Sometimes it feels like we’ve become a nation squatting in the ruins of our past. Living off scrounged philosophy and canned food discovered in wrecked basements, warming ourselves over the flickering fires of liberties ignited long ago and not quite extinguished. There’s so much stuff scattered everywhere, garish and contradictory, trash pushed up into enormous cliffs and walls. It takes focused attention to make any sense of it, and an act of rare genius to render the rubble into art.
I almost missed the Nick Cave show at the Museum of Contemporary Art. Why go? Well, I’d seen one of the artist’s quirky Soundsuits — a sequined costume topped with a kind of exaggerated pope’s mitre — at the Whitney in New York a couple years back. He’s a Chicago artist, and while I only recently realized he is a different person than the Australian singer of the same name, I try to keep track of Chicago artists. I also noticed friends on Facebook posting photos of hundreds of delicate foil spinners when the show opened in mid-May.
I’ve long passed the get-to-the-show-when-it-opens phase of my life, and am now firmly trudging through the try-to-see-it-before-it-closes part. With the Cave show closing Oct. 2, the canyon floor was hurtling up at me.
Still, not exactly a pitchfork at the back prodding me downtown. Perhaps key, my wife also wanted to go, and we paired a visit to the MCA Sunday with hitting the last day of the Chicago Jazz Fest. I’d point out how downtown was jammed with throngs of happy tourists, but that’s becoming cliche. Still, if only all those patriots edgily fingering their weapons downstate and projecting dire thoughts at a city they last visited in 1992 could muster the courage of a 4-year-old girl in a tutu to walk down Michigan Avenue. It might be an education for them. Or might not, given the current genius to see, not what’s in front of you, but what’s between your ears, projected upon the world like a slideshow.
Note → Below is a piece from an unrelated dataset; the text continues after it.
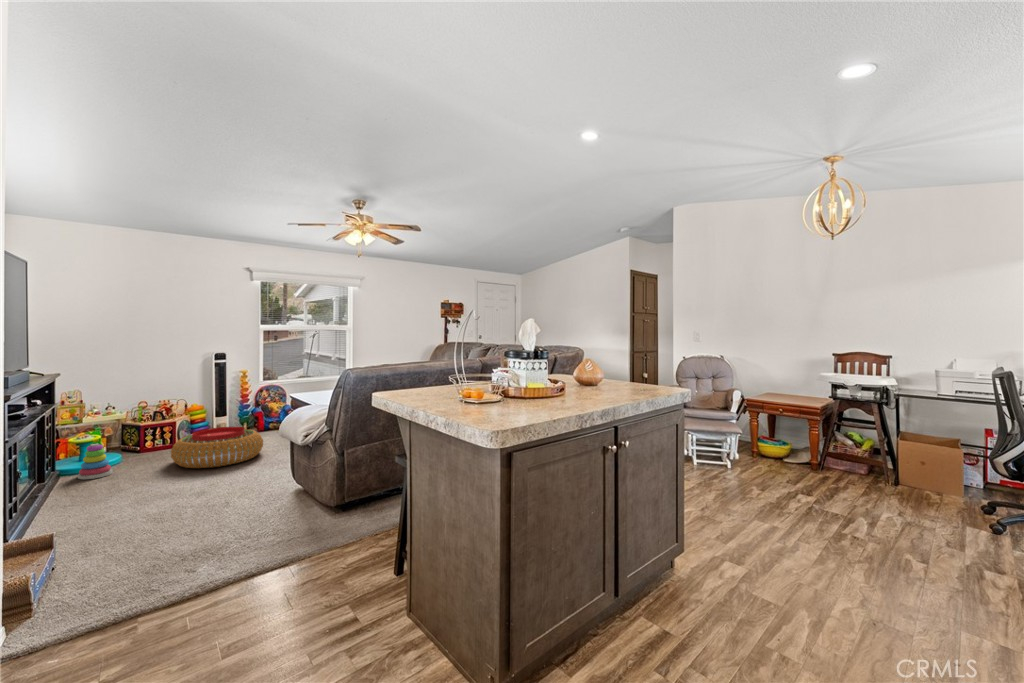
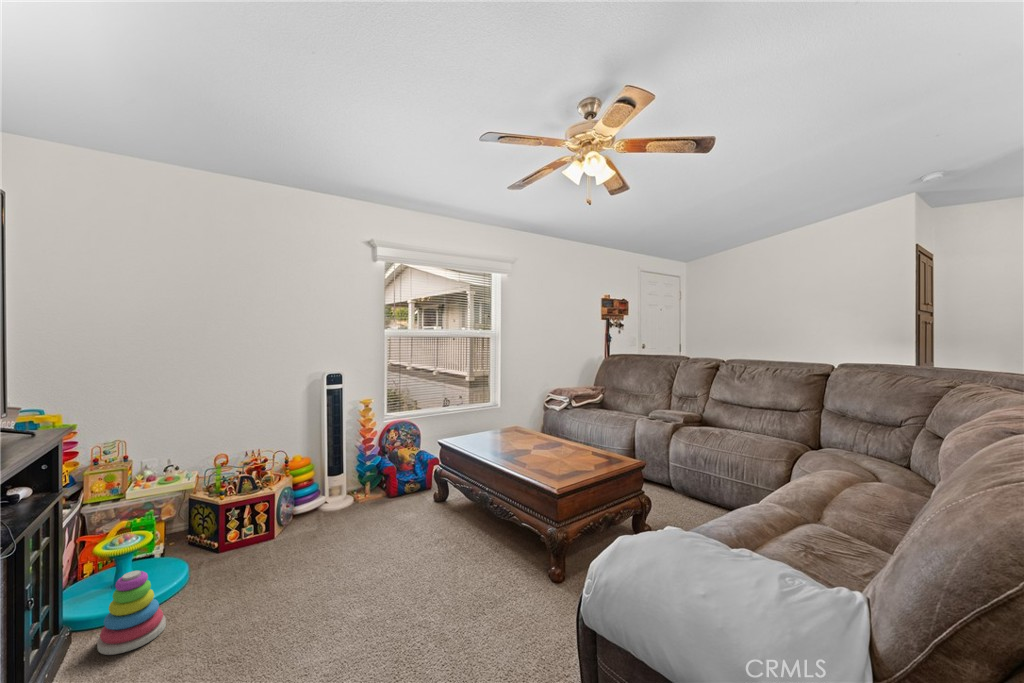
pouf: present [171,427,263,468] -> none [271,513,426,619]

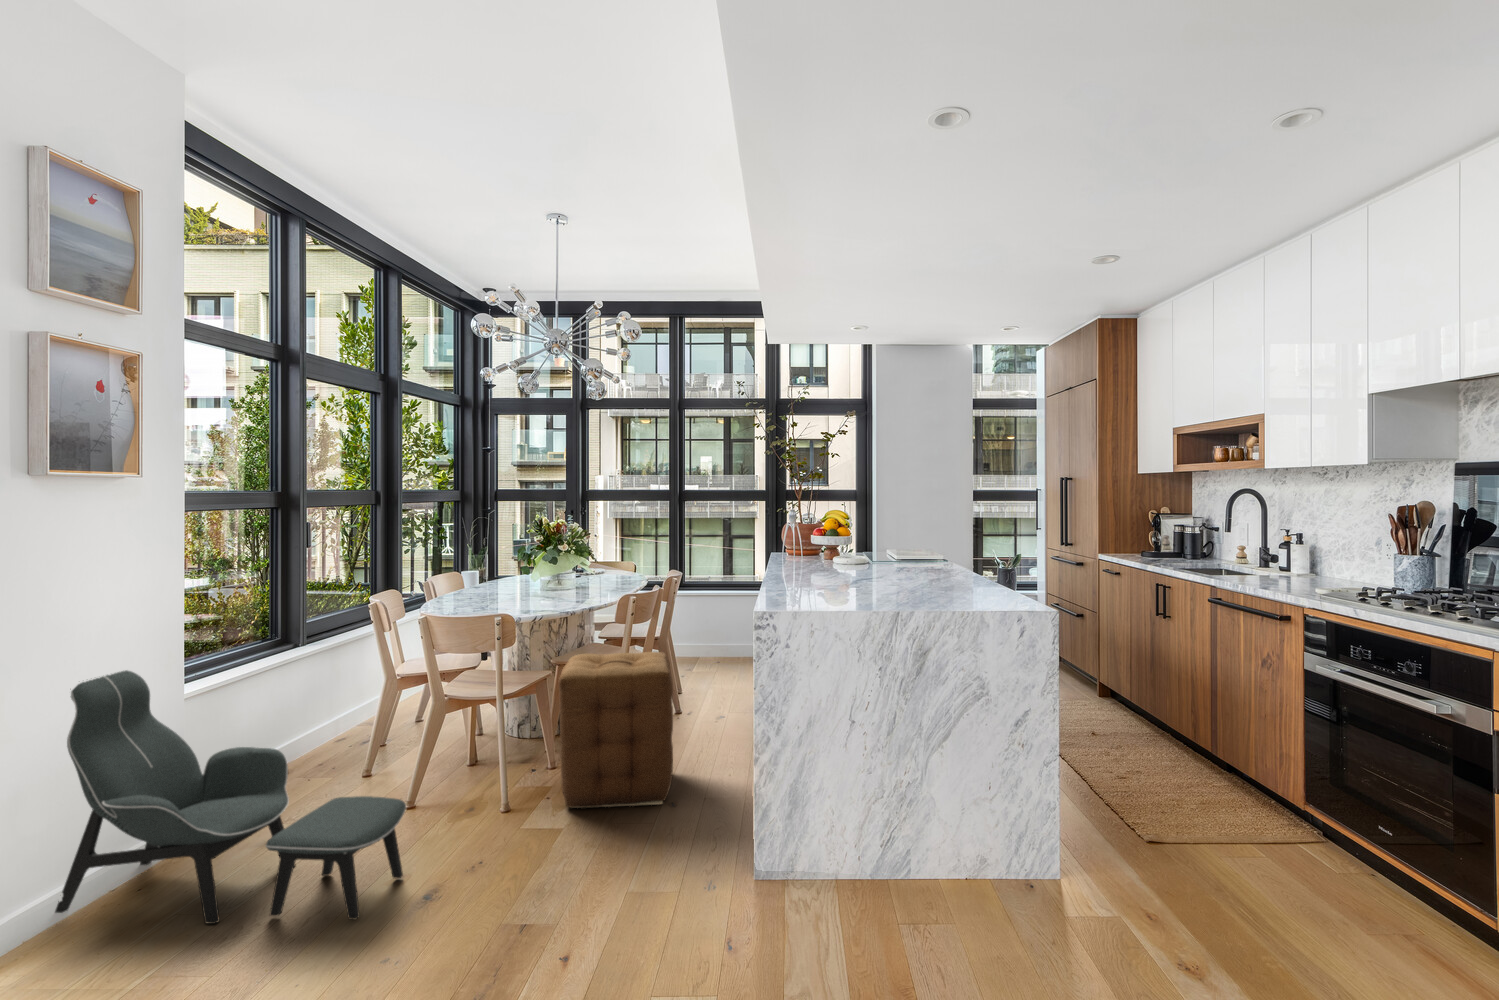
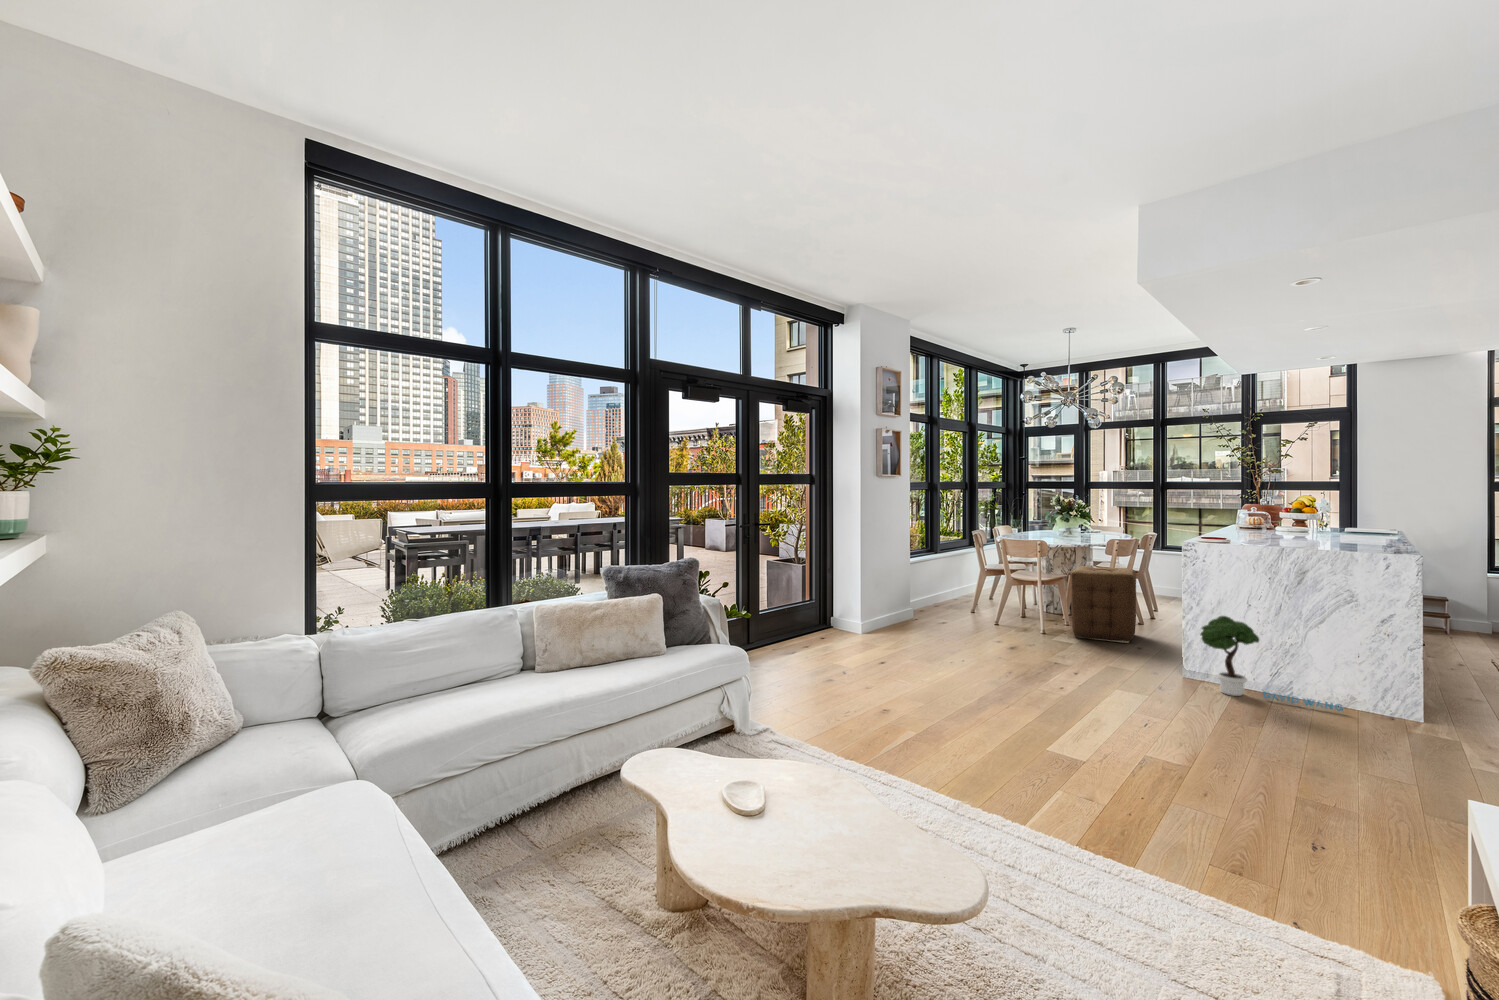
lounge chair: present [55,670,406,924] -> none [881,550,1002,648]
potted tree: none [814,778,1047,952] -> present [1200,616,1343,711]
I’m glad we went. Because while the colorful Soundsuits, dripping with beads and buttons and bling, are weird and wry and engaging, what really struck me is how Cave takes ephemera, the kitsch you see sold on a blanket on city streets, and assembles it into tableaus of significance.
Look at “Untitled,” his 2018 work, a few dozen wooden souvenir heads of Black people, set on a table. Add an American eagle that looks like it’s deciding which eye to pluck out next, and suddenly you’ve got something meaningful.
The show presents a series of dramatic Cave bronzes, juxtaposing body parts with found objects. Look at this opened hand surrounded by a U of vintage beaded flowers. You instantly see that the hand is positioned as if holding a gun, except the gun isn’t there. The payoff is the title of the 2016 work, “Unarmed.” Not only beautiful, but with a clear message. It’s a piece of art you can talk about, and should.
One of the most enticing works in the show is the bronze “A-mal-gam,” a life-size man sitting casually on a chair, his head and shoulders sprouting branches of a tree bedecked in birds — birds being another favorite Cave motif. I saw it and thought, “Put a few of these where the Columbus statues used to be: Problem solved,” and was gratified to read the placard and learn that is exactly the idea of the work, created last year.
“Statues that honor people who perpetuated colonialism and slavery are a common sight in American cities,” it begins. “In recent years many have been removed, whether through the action of Black Lives Matter or local governments. These removals leave behind empty platforms — and questions about how to use them. Cave responds to these questions with a proposal; a ‘tree of life’ in the form of his first large-scale bronze human figure. . . . A-mal-gam is a call to replace historical monuments to racism and hatred with ones that look toward the future and honor the amalgamation of diverse cultures and communities.”
Works for me. Those terrified of the future, particularly if it involves people who look and think differently than they do, no doubt will disagree.